In the wake of the financial crisis hedge fund managers have been investigating alternative ways to structure their businesses in an effort to attract new clients and asset flows, and counter investor concerns about asset segregation, liquidity and fees.
UCITS widened the investment restrictions to allow the use of derivatives for investment purposes, as opposed to just hedging, making a range of hedge fund-type strategies possible within the UCITS framework. As a result, a number of firms began offering UCITS vehicles, and more are expected to follow.

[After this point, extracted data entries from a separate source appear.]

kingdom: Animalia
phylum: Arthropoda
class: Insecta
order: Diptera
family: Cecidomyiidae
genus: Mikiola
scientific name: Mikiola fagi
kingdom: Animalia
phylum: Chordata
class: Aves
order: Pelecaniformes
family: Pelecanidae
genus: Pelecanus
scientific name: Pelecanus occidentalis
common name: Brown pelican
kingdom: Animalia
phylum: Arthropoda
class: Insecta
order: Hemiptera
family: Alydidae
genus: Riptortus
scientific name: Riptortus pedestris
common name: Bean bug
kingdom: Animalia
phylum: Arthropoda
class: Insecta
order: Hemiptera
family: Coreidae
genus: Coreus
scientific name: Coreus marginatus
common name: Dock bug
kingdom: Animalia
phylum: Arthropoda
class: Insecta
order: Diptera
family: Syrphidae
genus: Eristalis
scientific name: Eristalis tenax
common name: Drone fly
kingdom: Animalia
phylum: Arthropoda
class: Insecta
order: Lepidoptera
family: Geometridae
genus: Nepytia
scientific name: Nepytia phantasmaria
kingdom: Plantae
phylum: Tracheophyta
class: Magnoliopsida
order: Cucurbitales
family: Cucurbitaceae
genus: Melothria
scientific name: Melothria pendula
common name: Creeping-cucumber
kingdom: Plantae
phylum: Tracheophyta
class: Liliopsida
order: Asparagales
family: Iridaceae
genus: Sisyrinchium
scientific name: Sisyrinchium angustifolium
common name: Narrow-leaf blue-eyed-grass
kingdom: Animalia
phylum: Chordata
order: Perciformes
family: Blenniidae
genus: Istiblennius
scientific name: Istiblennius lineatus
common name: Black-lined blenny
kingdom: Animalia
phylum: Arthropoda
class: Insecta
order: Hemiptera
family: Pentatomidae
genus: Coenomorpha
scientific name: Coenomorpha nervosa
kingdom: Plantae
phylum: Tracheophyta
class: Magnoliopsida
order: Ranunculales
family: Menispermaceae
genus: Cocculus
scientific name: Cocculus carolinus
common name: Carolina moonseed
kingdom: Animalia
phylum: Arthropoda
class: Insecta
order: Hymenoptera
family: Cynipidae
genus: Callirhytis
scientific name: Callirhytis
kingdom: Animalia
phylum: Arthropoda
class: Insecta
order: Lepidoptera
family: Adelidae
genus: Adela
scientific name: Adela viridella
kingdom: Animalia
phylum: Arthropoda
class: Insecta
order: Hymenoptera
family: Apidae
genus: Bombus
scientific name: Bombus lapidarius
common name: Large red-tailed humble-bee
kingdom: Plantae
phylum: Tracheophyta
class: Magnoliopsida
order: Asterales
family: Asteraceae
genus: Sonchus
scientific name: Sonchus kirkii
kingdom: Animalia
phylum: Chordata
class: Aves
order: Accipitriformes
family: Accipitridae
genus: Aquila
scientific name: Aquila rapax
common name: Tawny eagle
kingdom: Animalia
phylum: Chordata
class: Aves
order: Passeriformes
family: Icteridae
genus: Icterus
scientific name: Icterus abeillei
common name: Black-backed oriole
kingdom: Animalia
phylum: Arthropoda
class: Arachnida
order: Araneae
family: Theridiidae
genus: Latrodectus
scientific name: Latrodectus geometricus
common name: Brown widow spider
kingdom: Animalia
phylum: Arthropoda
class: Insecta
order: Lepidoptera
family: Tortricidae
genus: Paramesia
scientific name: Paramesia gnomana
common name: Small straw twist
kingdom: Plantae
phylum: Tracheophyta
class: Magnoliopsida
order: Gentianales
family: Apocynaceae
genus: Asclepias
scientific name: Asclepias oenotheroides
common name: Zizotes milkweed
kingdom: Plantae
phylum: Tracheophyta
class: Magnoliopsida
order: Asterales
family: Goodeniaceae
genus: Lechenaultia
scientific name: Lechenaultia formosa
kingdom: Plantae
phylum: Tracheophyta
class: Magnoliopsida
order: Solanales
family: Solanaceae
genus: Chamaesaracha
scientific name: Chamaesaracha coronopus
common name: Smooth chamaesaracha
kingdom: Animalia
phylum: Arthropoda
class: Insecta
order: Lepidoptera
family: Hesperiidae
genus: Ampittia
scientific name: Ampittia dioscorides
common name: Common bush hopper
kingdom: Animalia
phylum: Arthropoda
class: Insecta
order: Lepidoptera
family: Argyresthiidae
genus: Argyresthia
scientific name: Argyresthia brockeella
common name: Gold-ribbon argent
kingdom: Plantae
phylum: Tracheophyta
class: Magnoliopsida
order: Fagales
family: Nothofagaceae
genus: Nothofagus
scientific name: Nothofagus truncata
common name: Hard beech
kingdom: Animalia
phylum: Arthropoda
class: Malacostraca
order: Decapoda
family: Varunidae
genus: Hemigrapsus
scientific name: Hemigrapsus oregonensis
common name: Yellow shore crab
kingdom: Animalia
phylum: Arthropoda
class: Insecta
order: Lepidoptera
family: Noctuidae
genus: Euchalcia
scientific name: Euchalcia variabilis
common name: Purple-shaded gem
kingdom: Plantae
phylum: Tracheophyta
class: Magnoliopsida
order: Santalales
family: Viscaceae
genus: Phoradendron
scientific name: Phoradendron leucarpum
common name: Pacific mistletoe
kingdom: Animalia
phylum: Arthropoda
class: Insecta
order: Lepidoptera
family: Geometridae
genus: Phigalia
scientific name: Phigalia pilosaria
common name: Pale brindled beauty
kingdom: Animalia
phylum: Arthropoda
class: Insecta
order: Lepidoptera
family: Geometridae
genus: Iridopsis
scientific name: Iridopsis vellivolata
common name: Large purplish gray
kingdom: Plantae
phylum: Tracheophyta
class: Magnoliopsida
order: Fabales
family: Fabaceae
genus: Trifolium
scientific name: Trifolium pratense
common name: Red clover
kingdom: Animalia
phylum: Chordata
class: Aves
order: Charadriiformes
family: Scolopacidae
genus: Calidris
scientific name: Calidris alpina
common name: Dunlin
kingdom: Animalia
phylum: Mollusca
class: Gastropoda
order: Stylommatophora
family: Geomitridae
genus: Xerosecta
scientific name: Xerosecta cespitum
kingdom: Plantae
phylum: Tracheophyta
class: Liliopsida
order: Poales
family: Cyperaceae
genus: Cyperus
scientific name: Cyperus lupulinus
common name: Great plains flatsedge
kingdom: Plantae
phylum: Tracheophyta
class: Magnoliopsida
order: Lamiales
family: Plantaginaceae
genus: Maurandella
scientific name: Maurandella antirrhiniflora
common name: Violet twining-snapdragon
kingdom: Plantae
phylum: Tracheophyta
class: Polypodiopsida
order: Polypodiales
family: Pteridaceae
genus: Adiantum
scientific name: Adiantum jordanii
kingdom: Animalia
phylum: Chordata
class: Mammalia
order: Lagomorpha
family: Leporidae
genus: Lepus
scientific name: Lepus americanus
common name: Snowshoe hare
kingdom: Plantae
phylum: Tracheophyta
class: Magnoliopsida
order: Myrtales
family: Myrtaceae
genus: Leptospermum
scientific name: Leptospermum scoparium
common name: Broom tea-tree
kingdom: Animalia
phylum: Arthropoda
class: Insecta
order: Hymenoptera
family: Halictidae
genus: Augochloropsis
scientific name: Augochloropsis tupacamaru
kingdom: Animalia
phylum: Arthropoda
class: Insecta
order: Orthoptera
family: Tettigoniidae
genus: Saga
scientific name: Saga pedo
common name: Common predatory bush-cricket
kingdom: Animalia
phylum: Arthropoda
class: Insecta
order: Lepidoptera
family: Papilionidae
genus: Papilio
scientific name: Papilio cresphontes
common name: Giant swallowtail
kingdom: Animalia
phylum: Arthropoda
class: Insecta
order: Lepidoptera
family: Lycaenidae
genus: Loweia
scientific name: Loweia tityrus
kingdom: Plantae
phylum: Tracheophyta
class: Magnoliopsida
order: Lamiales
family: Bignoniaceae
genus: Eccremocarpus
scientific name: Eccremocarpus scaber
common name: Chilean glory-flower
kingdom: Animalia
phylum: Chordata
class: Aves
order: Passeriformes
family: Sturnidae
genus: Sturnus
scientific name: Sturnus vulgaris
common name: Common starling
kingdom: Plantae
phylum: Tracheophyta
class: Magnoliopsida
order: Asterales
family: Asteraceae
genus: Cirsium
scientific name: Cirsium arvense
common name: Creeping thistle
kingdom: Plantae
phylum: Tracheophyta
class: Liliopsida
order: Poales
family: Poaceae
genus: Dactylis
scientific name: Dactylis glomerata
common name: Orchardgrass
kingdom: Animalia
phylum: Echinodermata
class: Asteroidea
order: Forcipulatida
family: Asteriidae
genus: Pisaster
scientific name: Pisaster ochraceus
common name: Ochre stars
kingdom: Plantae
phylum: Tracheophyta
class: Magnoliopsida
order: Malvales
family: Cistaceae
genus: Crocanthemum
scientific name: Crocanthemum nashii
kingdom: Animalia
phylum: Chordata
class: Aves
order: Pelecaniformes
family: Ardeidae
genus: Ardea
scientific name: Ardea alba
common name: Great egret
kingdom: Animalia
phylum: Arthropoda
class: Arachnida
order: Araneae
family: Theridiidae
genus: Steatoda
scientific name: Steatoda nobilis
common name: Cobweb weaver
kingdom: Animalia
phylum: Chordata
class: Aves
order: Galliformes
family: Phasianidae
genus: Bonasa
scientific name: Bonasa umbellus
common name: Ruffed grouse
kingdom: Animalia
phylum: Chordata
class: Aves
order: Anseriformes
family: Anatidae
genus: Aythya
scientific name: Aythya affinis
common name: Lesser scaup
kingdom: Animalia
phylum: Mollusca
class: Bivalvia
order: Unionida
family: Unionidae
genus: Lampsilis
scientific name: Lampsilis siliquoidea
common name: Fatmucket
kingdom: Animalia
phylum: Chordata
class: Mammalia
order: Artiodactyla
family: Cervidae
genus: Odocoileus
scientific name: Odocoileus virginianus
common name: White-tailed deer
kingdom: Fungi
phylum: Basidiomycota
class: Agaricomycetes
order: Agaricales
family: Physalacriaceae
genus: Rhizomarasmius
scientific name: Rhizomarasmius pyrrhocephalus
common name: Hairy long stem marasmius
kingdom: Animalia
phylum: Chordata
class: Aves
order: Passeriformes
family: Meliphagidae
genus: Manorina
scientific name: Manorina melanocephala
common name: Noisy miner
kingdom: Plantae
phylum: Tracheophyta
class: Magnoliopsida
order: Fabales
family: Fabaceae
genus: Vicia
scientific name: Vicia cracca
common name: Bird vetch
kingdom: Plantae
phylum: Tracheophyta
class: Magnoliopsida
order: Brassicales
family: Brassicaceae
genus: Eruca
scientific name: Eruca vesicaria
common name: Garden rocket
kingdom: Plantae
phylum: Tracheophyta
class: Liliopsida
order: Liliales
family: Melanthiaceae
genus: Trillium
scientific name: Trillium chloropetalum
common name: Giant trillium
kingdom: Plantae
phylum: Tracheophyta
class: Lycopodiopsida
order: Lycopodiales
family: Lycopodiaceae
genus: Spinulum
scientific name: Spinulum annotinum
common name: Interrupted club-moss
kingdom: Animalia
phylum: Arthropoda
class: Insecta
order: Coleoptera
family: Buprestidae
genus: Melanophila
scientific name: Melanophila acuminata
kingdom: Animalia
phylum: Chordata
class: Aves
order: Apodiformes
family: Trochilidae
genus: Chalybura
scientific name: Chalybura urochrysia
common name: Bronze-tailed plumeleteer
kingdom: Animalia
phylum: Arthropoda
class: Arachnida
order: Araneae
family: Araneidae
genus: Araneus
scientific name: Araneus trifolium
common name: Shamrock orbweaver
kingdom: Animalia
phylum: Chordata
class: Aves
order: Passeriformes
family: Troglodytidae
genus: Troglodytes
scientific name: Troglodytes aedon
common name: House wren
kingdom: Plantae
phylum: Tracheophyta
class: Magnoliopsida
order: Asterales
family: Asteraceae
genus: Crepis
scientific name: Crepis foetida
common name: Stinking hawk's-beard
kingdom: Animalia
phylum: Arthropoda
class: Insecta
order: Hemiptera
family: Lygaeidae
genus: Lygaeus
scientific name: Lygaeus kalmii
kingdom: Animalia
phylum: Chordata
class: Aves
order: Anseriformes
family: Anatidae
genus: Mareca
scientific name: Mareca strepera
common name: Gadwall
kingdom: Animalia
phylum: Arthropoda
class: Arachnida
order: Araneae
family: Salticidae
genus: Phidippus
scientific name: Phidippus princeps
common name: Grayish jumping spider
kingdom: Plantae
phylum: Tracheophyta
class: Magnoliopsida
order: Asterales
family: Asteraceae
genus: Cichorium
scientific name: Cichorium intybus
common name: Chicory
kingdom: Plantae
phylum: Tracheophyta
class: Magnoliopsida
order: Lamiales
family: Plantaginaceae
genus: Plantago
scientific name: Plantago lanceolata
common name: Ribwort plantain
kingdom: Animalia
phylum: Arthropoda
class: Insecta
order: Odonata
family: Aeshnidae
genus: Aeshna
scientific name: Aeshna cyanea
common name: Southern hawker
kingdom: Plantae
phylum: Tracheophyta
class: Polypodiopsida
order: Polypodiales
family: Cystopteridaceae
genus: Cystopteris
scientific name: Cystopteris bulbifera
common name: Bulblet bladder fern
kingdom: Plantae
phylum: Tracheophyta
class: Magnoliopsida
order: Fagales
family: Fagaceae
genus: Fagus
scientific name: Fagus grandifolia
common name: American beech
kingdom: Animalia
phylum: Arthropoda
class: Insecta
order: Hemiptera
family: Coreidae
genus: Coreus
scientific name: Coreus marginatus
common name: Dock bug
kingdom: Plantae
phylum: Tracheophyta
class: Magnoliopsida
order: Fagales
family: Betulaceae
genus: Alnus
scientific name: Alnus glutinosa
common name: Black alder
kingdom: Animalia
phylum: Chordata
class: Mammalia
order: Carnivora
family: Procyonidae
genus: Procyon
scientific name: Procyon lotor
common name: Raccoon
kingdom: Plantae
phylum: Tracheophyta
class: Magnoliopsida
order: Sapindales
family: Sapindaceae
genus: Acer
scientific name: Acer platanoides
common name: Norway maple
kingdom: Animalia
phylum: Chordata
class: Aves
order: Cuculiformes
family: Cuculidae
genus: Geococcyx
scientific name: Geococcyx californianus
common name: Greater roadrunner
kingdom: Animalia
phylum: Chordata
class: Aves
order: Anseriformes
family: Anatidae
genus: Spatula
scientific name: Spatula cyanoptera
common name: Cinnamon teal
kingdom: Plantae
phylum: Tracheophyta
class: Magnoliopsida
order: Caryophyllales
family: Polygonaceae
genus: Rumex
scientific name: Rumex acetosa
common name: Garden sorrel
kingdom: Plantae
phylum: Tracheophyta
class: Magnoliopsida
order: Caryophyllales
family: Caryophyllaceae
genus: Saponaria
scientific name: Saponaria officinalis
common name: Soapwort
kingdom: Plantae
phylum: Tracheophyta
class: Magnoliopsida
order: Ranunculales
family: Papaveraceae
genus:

Managing UCITS funds introduces a range of business complexities that hedge fund groups need to meet:
Reaching critical mass is essential for implementing the investment strategy, so before launching managers need to be confident of success. This requires a clear focus on who the fund is targeted at, investors' tax status, how the fund will be distributed, how intermediaries will be serviced and remunerated, and what the fee structure will be.
The manager must determine various legal and operational issues, including:
- Where the fund should be domiciled.
- What legal form should be used (SICAV, FCP, S.A.,SCA).
- Which activities should be outsourced or handled internally to benefit from the best expertise.
People with good knowledge, skills and experience of running UCITS funds are essential for the business to operate properly.
Groups need to review risk and governance policies, and enhance them where necessary. Key areas are likely to include:
- Conflict of interest and inducement policies.
- Adequate segregation of duties.
- Robust risk, compliance and internal audit capabilities.
Launching UCITS products offers hedge funds a way into the mainstream, but it entails an overhaul of their business and operational models. Most importantly, reaching target investors and meeting their needs must be at the heart of all endeavours.